Andrew Huberman|08. Juni
Essen für besseren Schlaf & Lebensmittel, die die Stoffwechselgesundheit verbessern | Dr. Marie-Pierre St-Onge
Bidirektionale Beziehung zwischen Schlaf und Ernährung
- Dr. Marie-Pierre St-Onge erforscht, wie die Ernährung den Schlaf beeinflusst und umgekehrt. Ihre Studien zeigen, dass bereits moderate Schlafdefizite (z. B. 1,5 Stunden weniger) gravierende Auswirkungen haben.

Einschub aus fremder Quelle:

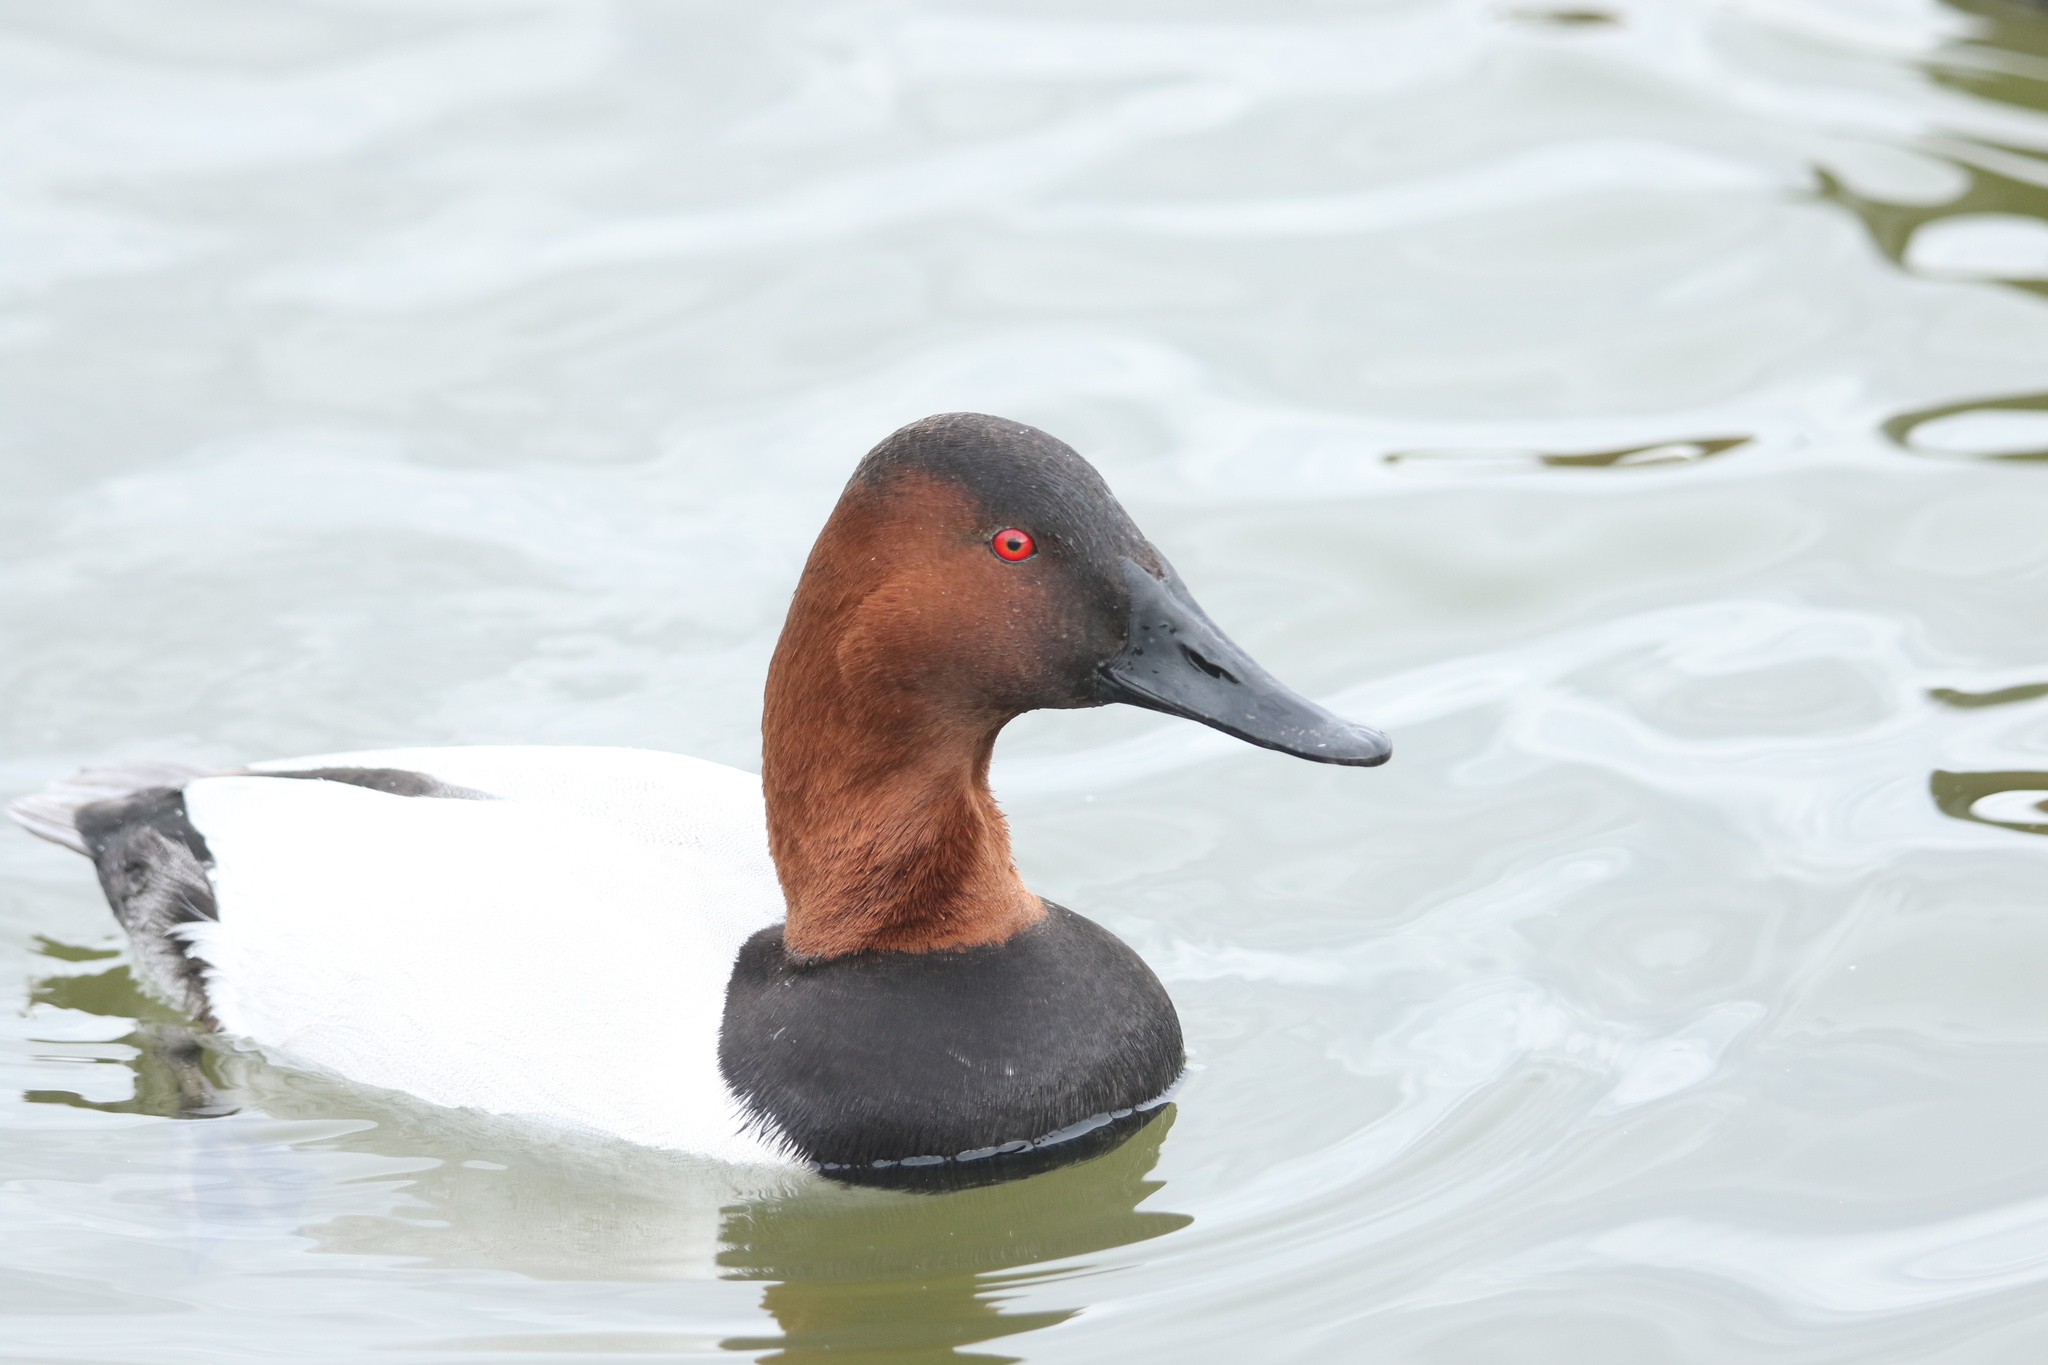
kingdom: Animalia
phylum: Chordata
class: Aves
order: Anseriformes
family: Anatidae
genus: Aythya
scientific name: Aythya valisineria
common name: Canvasback
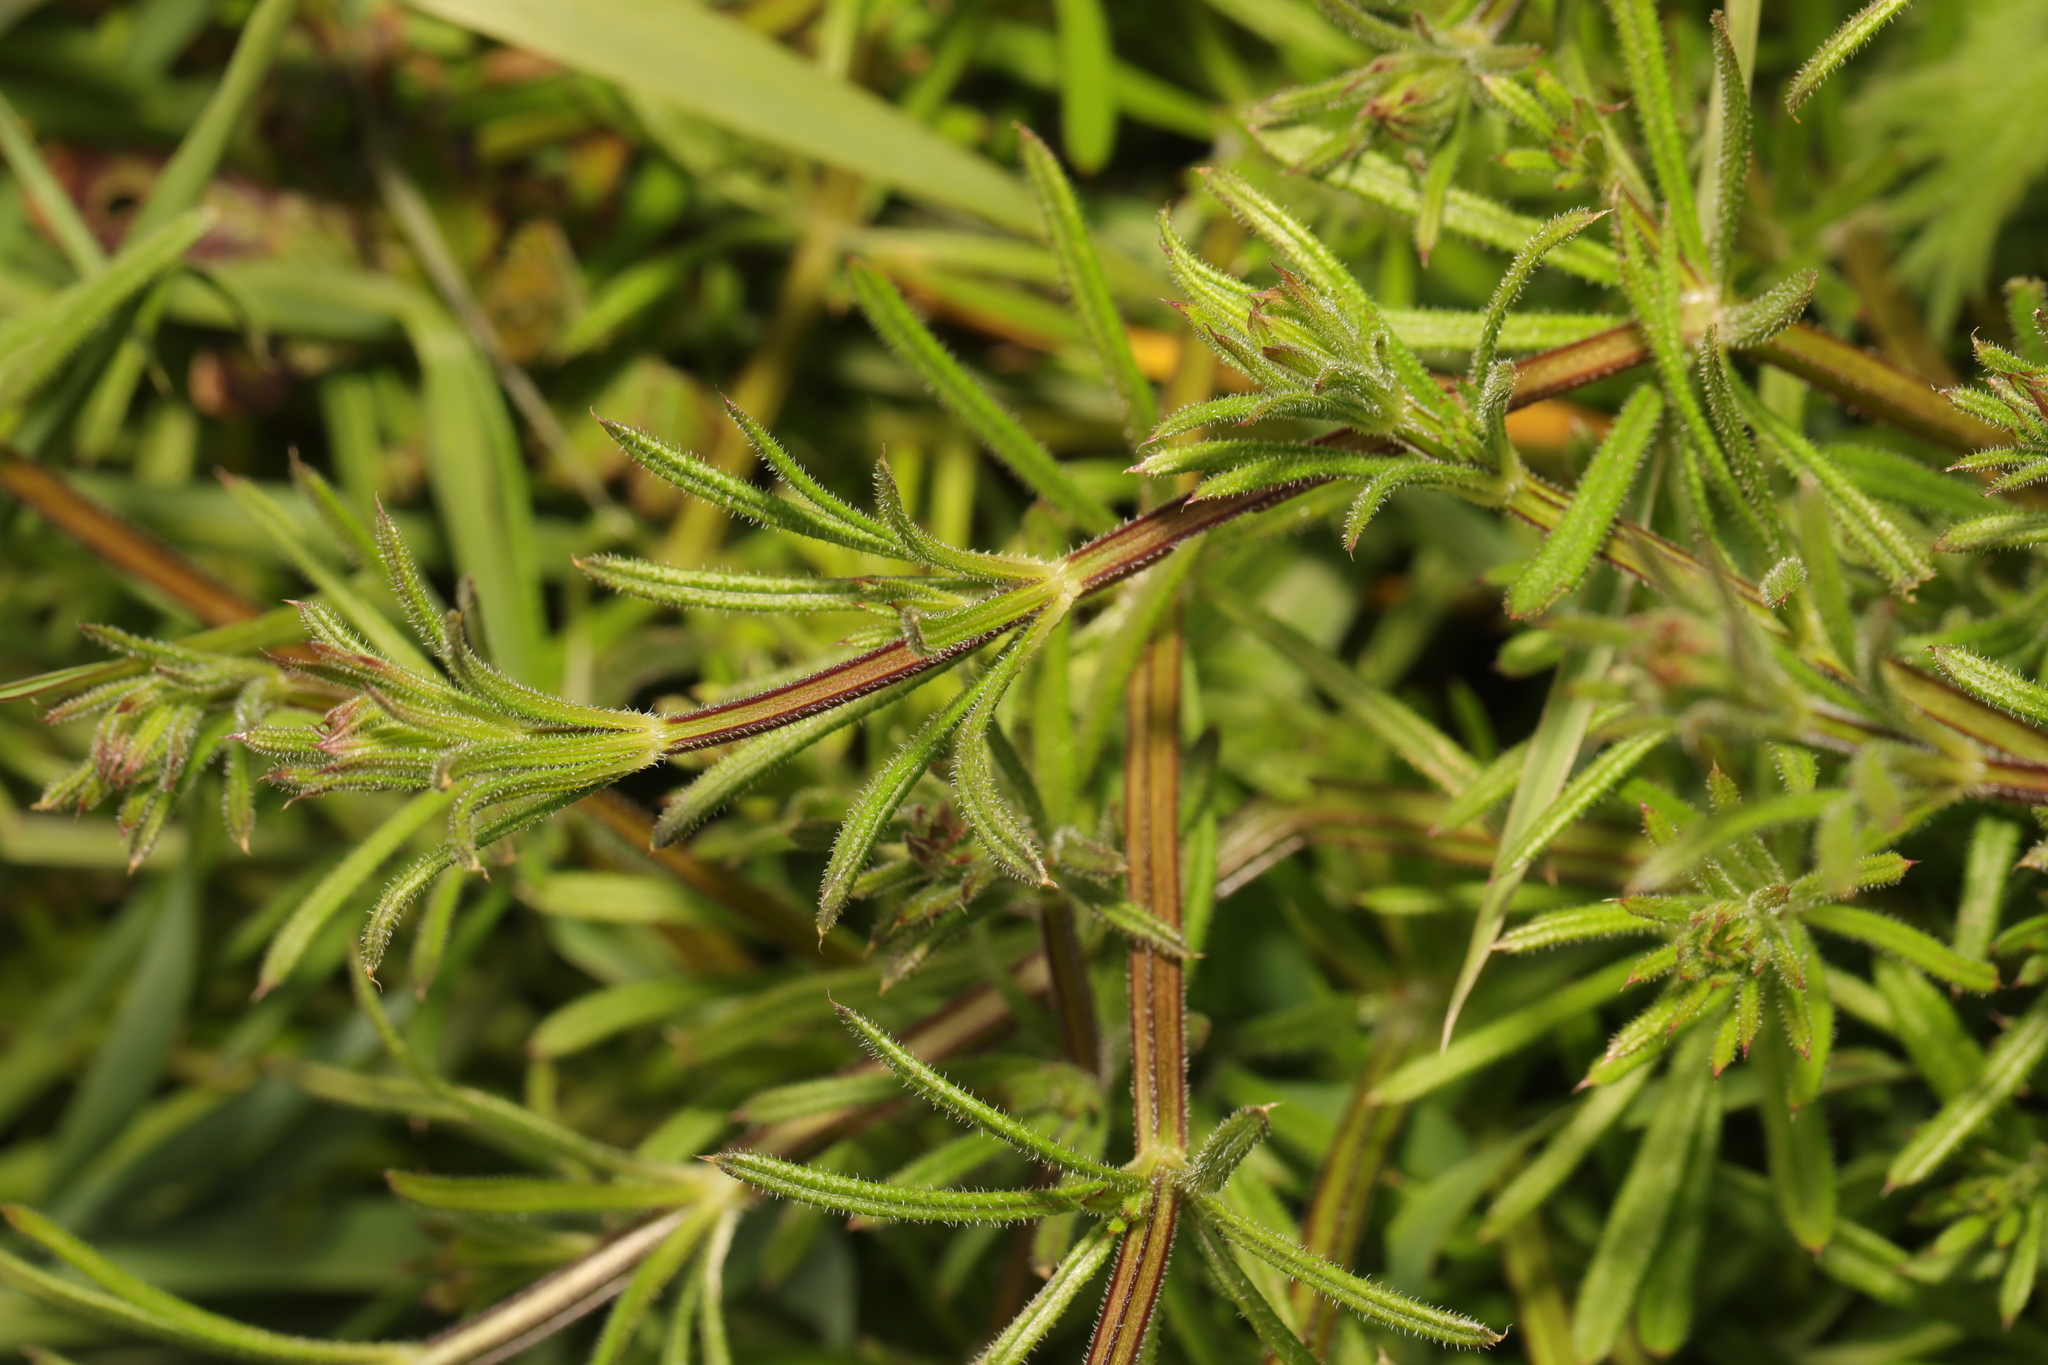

- Schlafmangel und Nahrungsaufnahme: In einer Studie mit 4 Stunden Schlaf/Nacht aßen die Teilnehmer etwa 300 Kalorien mehr.
- Geschlechtsspezifische Unterschiede:
- Bei Männern steigt das Hungerhormon Ghrelin an.
- Bei Frauen sinkt das Sättigungshormon GLP-1.
- Schlafmangel aktiviert zudem die Belohnungszentren im Gehirn, was das Verlangen nach ungesunden Lebensmitteln verstärkt.
- Über 6 Wochen mit nur 6 Stunden Schlaf/Nacht:
- Die Insulinresistenz steigt (besonders bei postmenopausalen Frauen).
- Der Blutdruck erhöht sich.
- Entscheidend: Diese negativen Effekte treten erst in Kombination mit einer ungesunden Ernährung auf. Bei einer kontrollierten, isokalorischen Diät blieben die Stoffwechselwerte kurzfristig stabil.
- Mediterrane & DASH-Diät sind mit besserem Schlaf und weniger Schlaflosigkeit verbunden.
- Akute Effekte (aus einer kontrollierten Studie):
- Mehr Ballaststoffe → mehr Tiefschlaf (Slow-Wave-Schlaf).
- Mehr gesättigte Fette → weniger Tiefschlaf.
- Mehr raffinierte Kohlenhydrate/Zucker → häufigere Aufwachreaktionen (Arousals) und weniger erholsamer Schlaf (weniger Tiefschlaf und REM-Schlaf).
- Essenszeitpunkt: Die letzte Mahlzeit sollte mindestens 3 Stunden vor dem Schlafengehen eingenommen werden. Früheres Essen ist generell besser für die Stoffwechselgesundheit.
- Mahlzeitenverteilung: Kalorien sollten früher am Tag konzentriert werden. Eine späte Nahrungsaufnahme reduziert die Fettverbrennung.
- Ernährungsmuster: Eine ausgewogene, vollwertige Ernährung (z. B. mediterran) mit viel Gemüse, Obst und gesunden Fetten ist empfehlenswert.
- MCT-Öle & Ingwer: Können den thermischen Effekt der Nahrung (Energieverbrauch für die Verdauung) leicht steigern, was beim Gewichtsmanagement helfen kann.
- Ernährung beeinflusst den Stoffwechsel: Die Portionsgrößen in den USA sind oft viel zu groß. Lebensmittel enthalten zudem oft mehr Zucker als in anderen Ländern.
- Wissenschaftliche Studien vs. Hype: Viele „Superfoods“ oder Nährstoffe werden überbewertet. Eine ausgewogene Ernährung mit natürlichen Lebensmitteln ist einer Supplementierung meist vorzuziehen, außer bei spezifischen Mangelerscheinungen.